There is one radiation therapy available in the standardized care. It is called 131I-MIBG. The 131I-MIBG is given by infusion and some kinds of tumor cells collect this substance. This infusion carries radiation directly to pheo and para tumor cells and kills the cells with the radiation it gives off. However, not all pheos and paras take up 131I_MIBG, so a test is done before treatments.

For pheos and paras that do not take up 131I-MIBG, Chemotherapy may be an option


Combination chemotherapy such as cyclophosphamide, vincristine, and dacarbazine (CVD) is sometimes given to pheo and para patients. The CVD regimen was originally chosen because its component drugs were effective in neuroblastoma.

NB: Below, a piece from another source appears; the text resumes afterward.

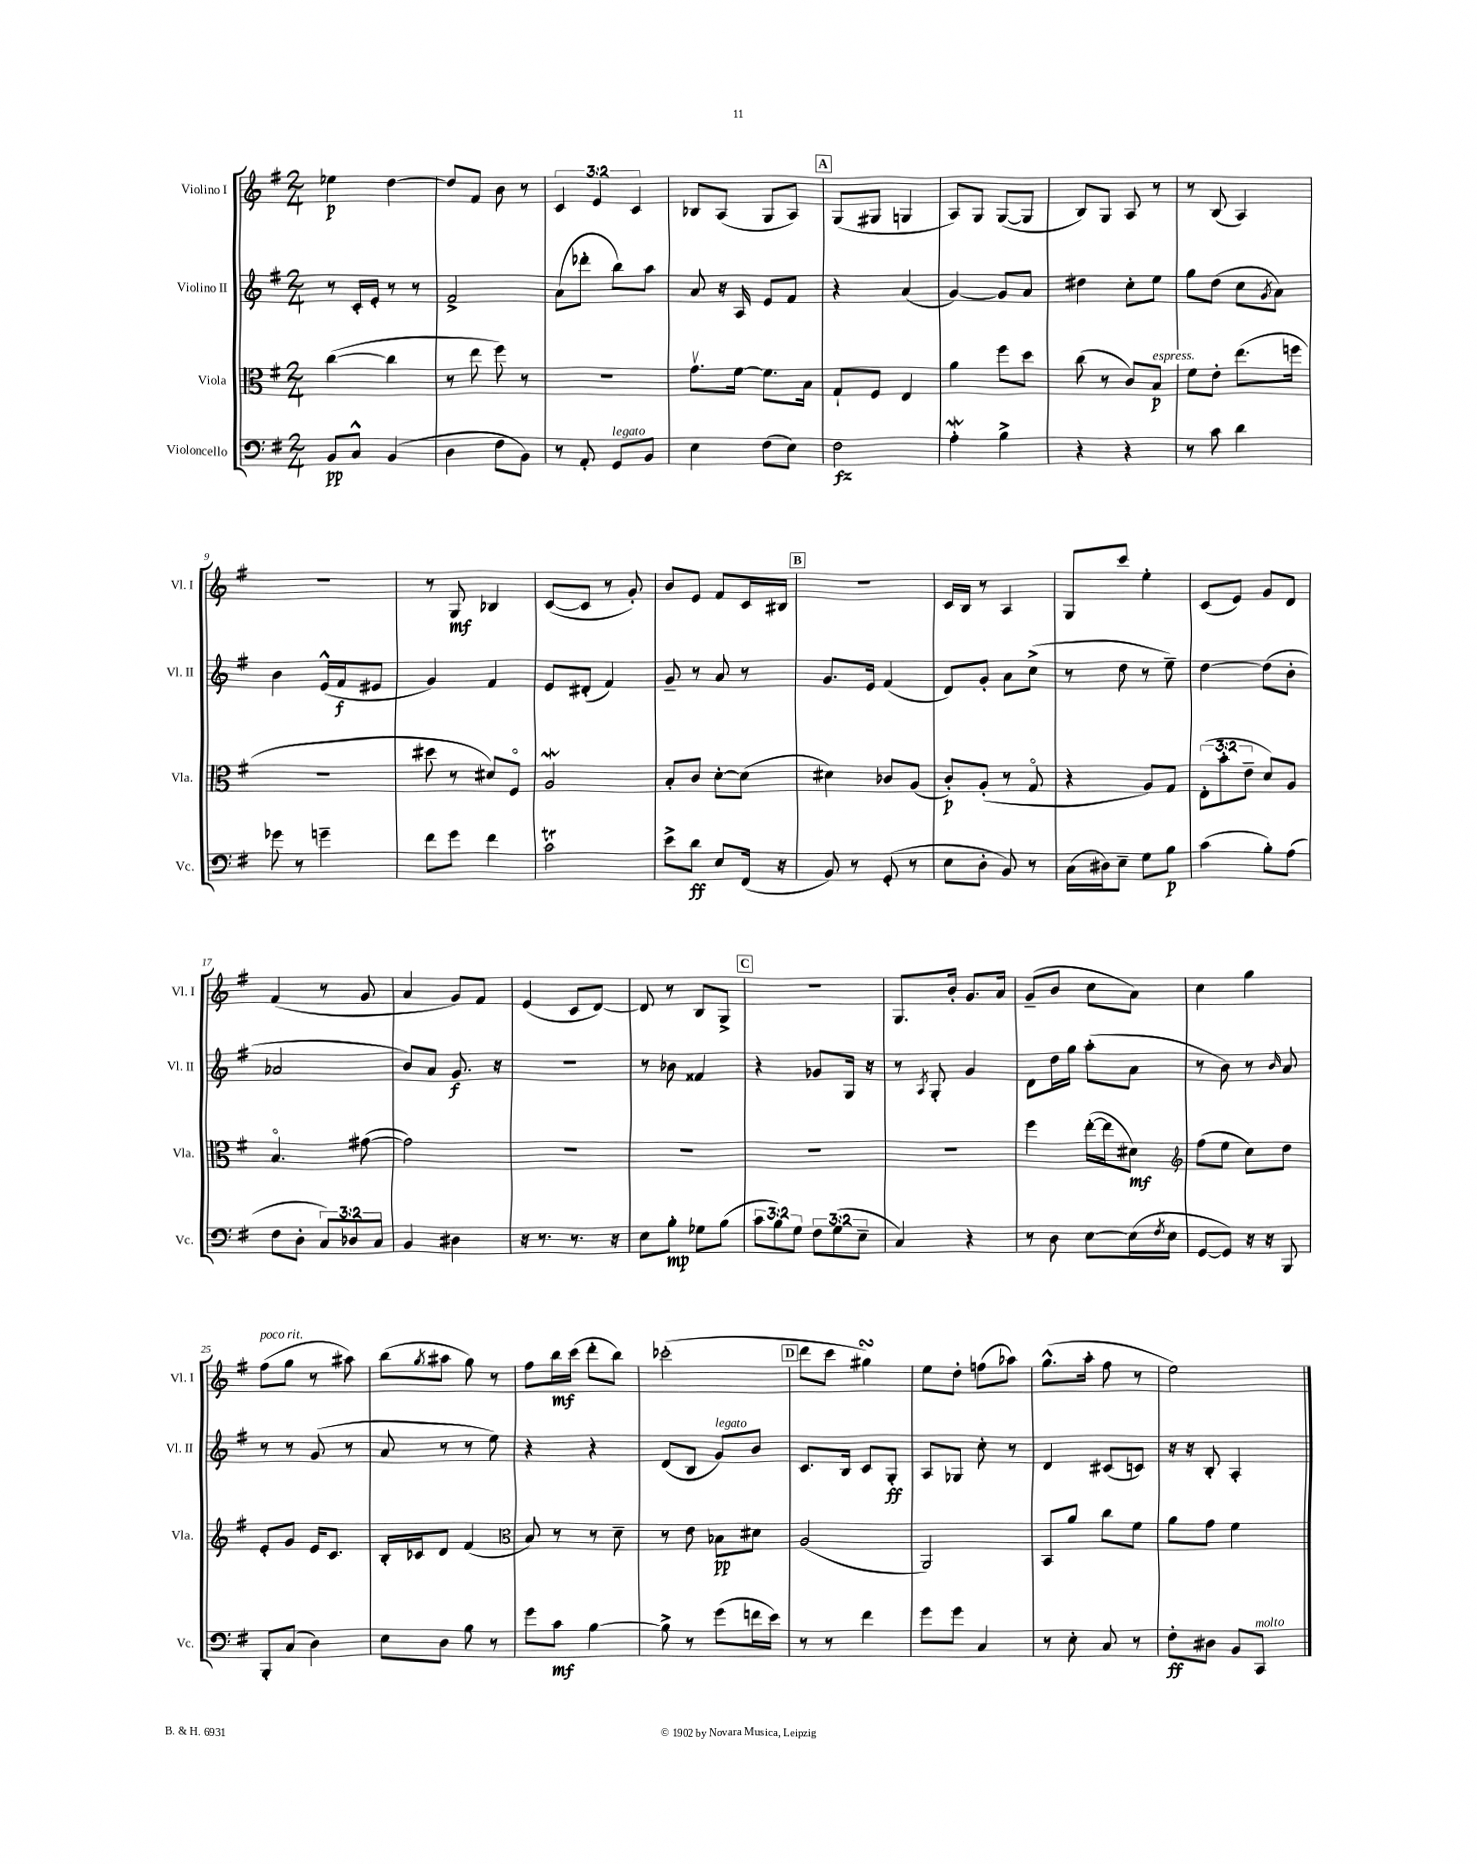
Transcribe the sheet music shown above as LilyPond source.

Today the same combination of drugs is used (but in different doses and in combination with other drugs and biotherapies) to treat gastrointestinal leiomyosarcoma, and stage IV metastatic melanoma as well as metastatic pheochromocytoma.

Other Treatment Options:

Ablation Therapy

Radiofrequency ablation uses radio waves to heat and destroy abnormal cells.

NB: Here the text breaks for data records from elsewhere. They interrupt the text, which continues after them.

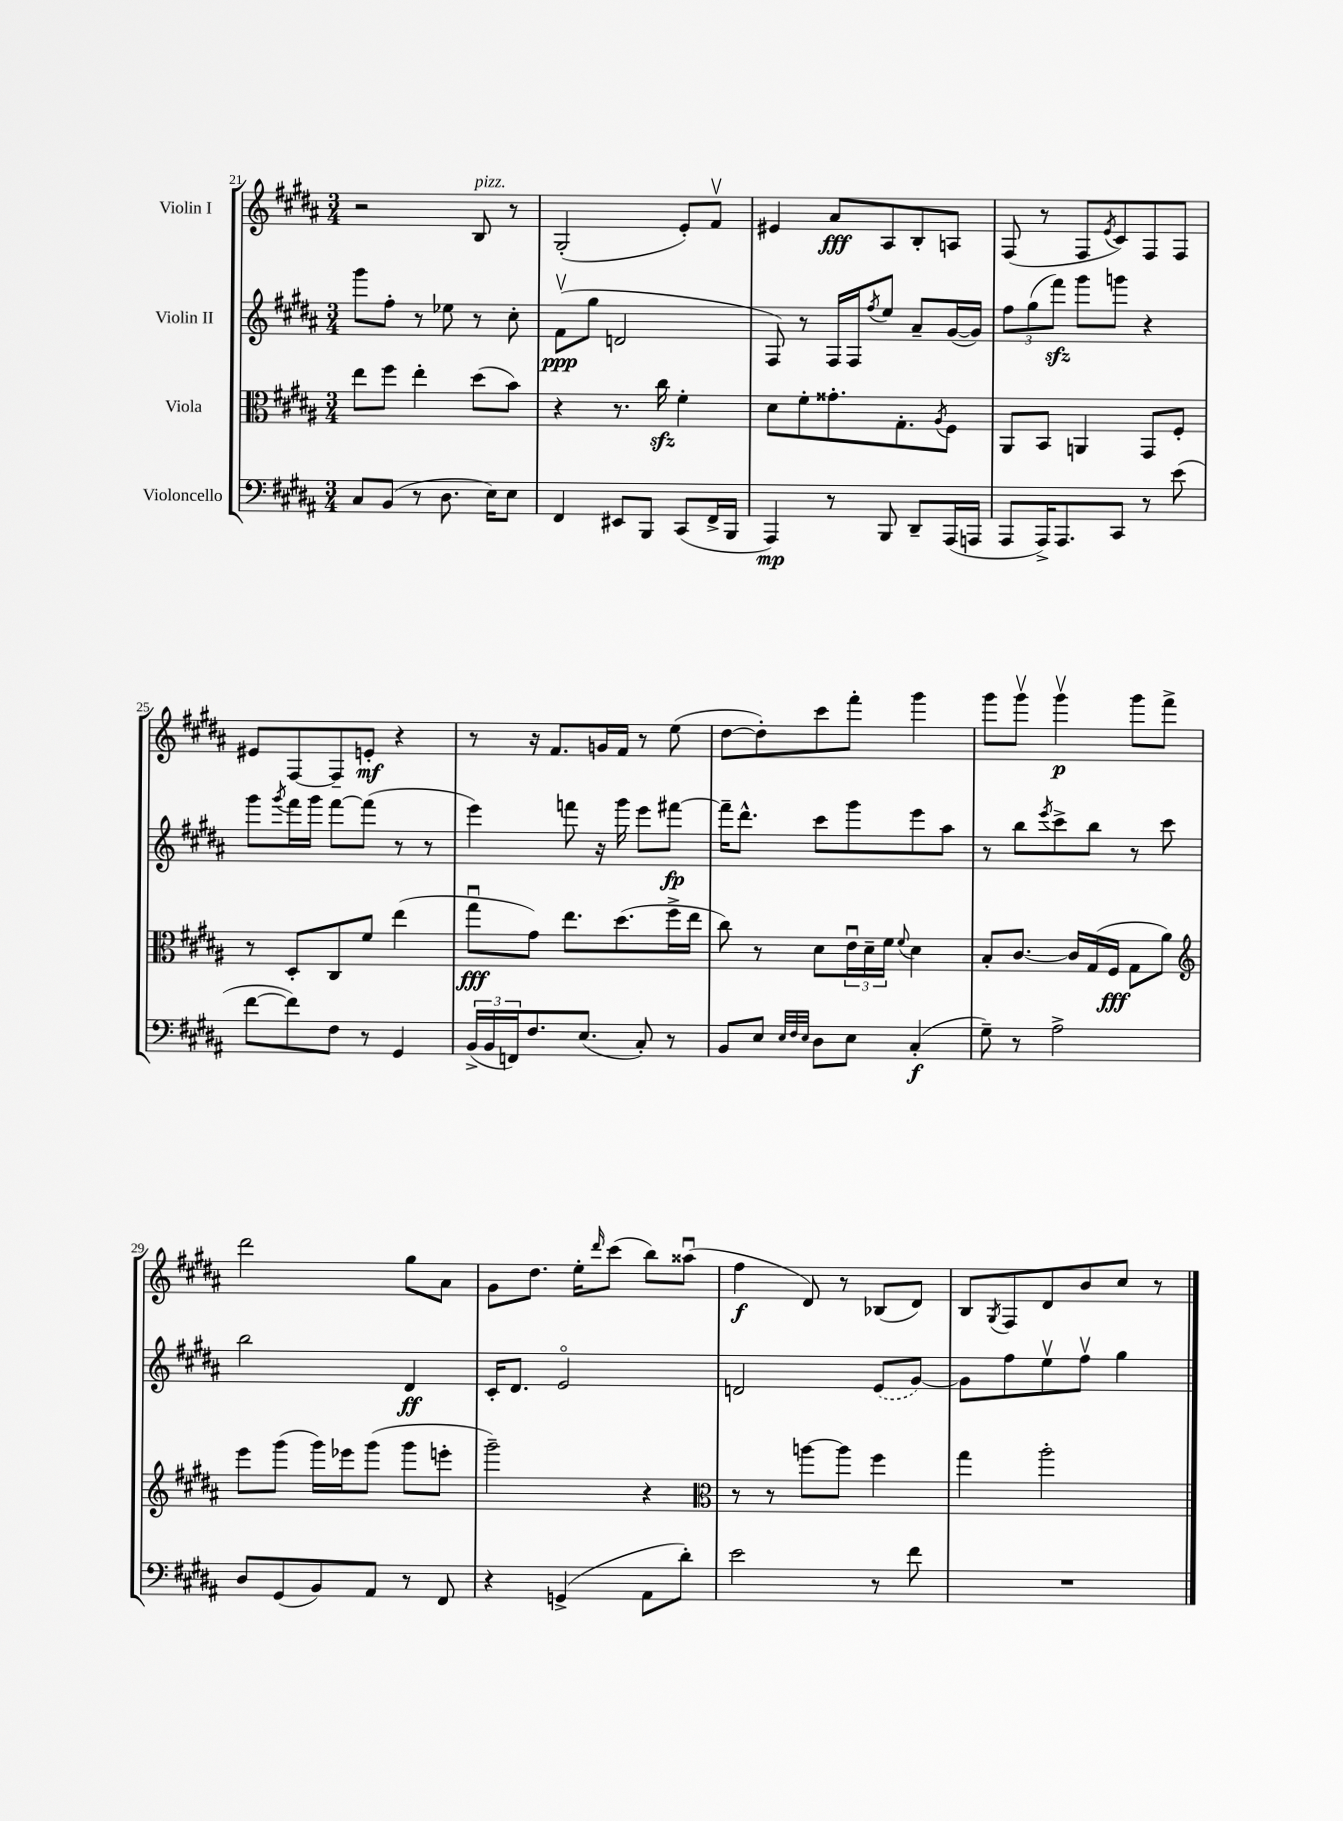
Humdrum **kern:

**kern	**kern	**kern	**kern
*staff4	*staff3	*staff2	*staff1
*clefF4	*clefC3	*clefG2	*clefG2
*k[f#c#g#d#a#]	*k[f#c#g#d#a#]	*k[f#c#g#d#a#]	*k[f#c#g#d#a#]
*M3/4	*M3/4	*M3/4	*M3/4
8C#/L	8ee\L	8ggg#\L	2r
(8BB/J	8ff#\J	8ff#'\J	.
8r	4ee'\	8r	.
8.D#\	.	8ee-\	.
.	(8dd#\L	8r	8B/
16E\LK)	.	.	.
8E\J	8b\J)	8cc#'\	8r
=	=	=	=
4FF#/	4r	(8f#v\L	(2G#'/
.	.	8gg#\J	.
8EE#/L	8.r	2d/	.
8BBB/J	.	.	.
.	16cc#\	.	.
(8CC#/L	4f#'\	.	8e'/L)
16FF#^/L	.	.	8f#v/J
16BBB/JJ	.	.	.
=	=	=	=
4AAA#/)	8d#\L	8F#/)	4e#/
.	8f#'\	8r	.
8r	8.g##'\	16F#/LL	8a#/L
.	.	16F#/J	.
.	.	8qff#/	.
8BBB/	.	8ee/J	8A#/
.	8.G#'\	.	.
8DD#~/L	.	8a#~/L	8B'/
.	8qA#/	.	.
(16AAA#/L	8F#\J	([16g#/L	8A/J
16AAA/JJ	.	16g#/]JJ)	.
=	=	=	=
8AAA#/L	8AA#/L	12ff#\L	(8F#/
.	.	(12gg#\	.
16AAA#^/K)	8BB/J	.	8r
.	.	12fff#\J)	.
8.AAA#/	.	.	.
.	4AA/	8ggg#\L	8F#/L
.	.	.	8qe/
8CC#/J	.	8ggg\J	8c#/)
8r	8GG#/L	4r	8F#/
(8e\	8F#'/J	.	8F#/J
=	=	=	=
[8f#\L	8r	8ggg#\L	8e#/L
.	.	8qggg#/	.
8f#\])	8D#'/L	16fff#\L	[8F#/
.	.	16ggg#\JJ	.
8F#\J	8C#/	[8fff#\L	8F#~/]
8r	8f#/J	(8fff#\]J	8e'/J
4GG#/	(4ee\	8r	4r
.	.	8r	.
=	=	=	=
(24BB^/LL	8gg#u\L	4eee\)	8r
24BB/	.	.	.
24FF/J)	.	.	.
8.F#/	8g#\J)	.	16r
.	.	.	8.f#/L
.	8.ee\L	8fff\	.
(8.E/J	.	.	.
.	.	16r	16g/L
.	(8.dd#\	16ggg#\	16f#/JJ
8C#'/)	.	8eee\L	8r
8r	16ff#^\L	[8fff#\J	(8ee\
.	16ee\JJ	.	.
=	=	=	=
8BB/L	8cc#\)	16fff#~\]LK	[8dd#\L
.	.	8.ddd#^^\J	.
8E/J	8r	.	8dd#'\])
32qqE/LLL	.	.	.
32qqF#/	.	.	.
32qqE/JJJ	.	.	.
8D#\L	8d#\L	8ccc#\L	8ccc#\
8E\J	24eu\L	8ggg#\	8fff#'\J
.	24d#~\	.	.
.	24f#\JJ	.	.
.	8qqf#/	.	.
(4C#'/	4d#\	8eee\	4ggg#\
.	.	8aa#\J	.
=	=	=	=
8G#~\)	8B'/L	8r	8ggg#\L
8r	[8.c#/J	8bb\L	8ggg#v\J
.	.	8qeee/	.
2A#^\	.	8ccc#^\	4ggg#v\
.	16c#/]LL	.	.
.	(16G#/	8bb\J	.
.	16F#/JJ	.	.
.	8G#\L	8r	8ggg#\L
.	8a#\J)	8ccc#\	8fff#^\J
=	=	=	=
*	*clefG2	*	*
8D#/L	8eee\L	2bb\	2ddd#\
(8GG#/	(8ggg#\J	.	.
8BB/)	16ggg#\LL)	.	.
.	16eee-\J	.	.
8AA#/J	(8ggg#\J	.	.
8r	8ggg#\L	4d#/	8gg#\L
8FF#/	8eee'\J	.	8a#\J
=	=	=	=
4r	2ggg#~\)	16c#'/LK	8g#\L
.	.	8.d#/J	.
.	.	.	8.dd#\J
(4GG^/	.	2eo/	.
.	.	.	16ee'\LK
.	.	.	16qqddd#/
.	.	.	(8ccc#\J
8AA#\L	4r	.	8bb\L)
8d#'\J)	.	.	(8aa##u\J
=	=	=	=
*	*clefC3	*	*
2e\	8r	2d/	4ff#\
.	8r	.	.
.	[8aa\L	.	8d#/)
.	8aa\]J	.	8r
8r	4ff#\	(8e/L	(8B-/L
8f#\	.	[8g#/J)	8d#/J)
=	=	=	=
2.r	4gg#\	8g#\]L	8B/L
.	.	.	8qG#/
.	.	8ff#\	8F#/
.	2aa#'\	8eev\	8d#/
.	.	8ff#v\J	8b/
.	.	4gg#\	8cc#/J
.	.	.	8r
==	==	==	==
*-	*-	*-	*-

Cryoablation is a procedure that uses liquid nitrogen or liquid carbon dioxide to freeze and destroy abnormal cells.

Embolization Therapy

In a few cases of pheo, embolization therapy was used. It’s a treatment to block the artery leading to the adrenal gland, blocking the flow of blood to the adrenal gland to help kill cancer cells growing there.

Clinical Trials also offer other types of therapy and may be an option for those that have tried or don’t qualify for the standard therapies.

Targeted Therapy

Sunitinib (Sutent) is a tyrosine kinase inhibitor (TKI). This type of therapy targets and blocks signals needed for tumors to grow without harming normal cells around it.  It has seen some positive results in some GIST patients and is under trials for pheo and para patients now.


Other Trials include:



Monitoring Pheo and Para

Pheos and Paras are usually slow growing tumors, but the pathology of these tumors makes it difficult to know if they are malignant or benign. Often times a doctor will have to weigh many factors before they can lean toward a diagnosis of tumor type. Even then, there is no certainty if a pheo or para is benign, so a yearly biochemical test to measure catecholamine counts for more than five years after the removal of a pheo or para is best.  Top medical facilities recommend life-long follow up as recurrence has been spotted many years after the removal of a primary tumor.

Those with a genetic disposition to pheo and para may accompany biochemical tests with imaging such as CT, MRI, MIBG, Octreotide, or FDG-PET scans once a year, or more depending on the risk factors, for the rest of their lives.


There is no standardized staging system for metastatic pheo and para.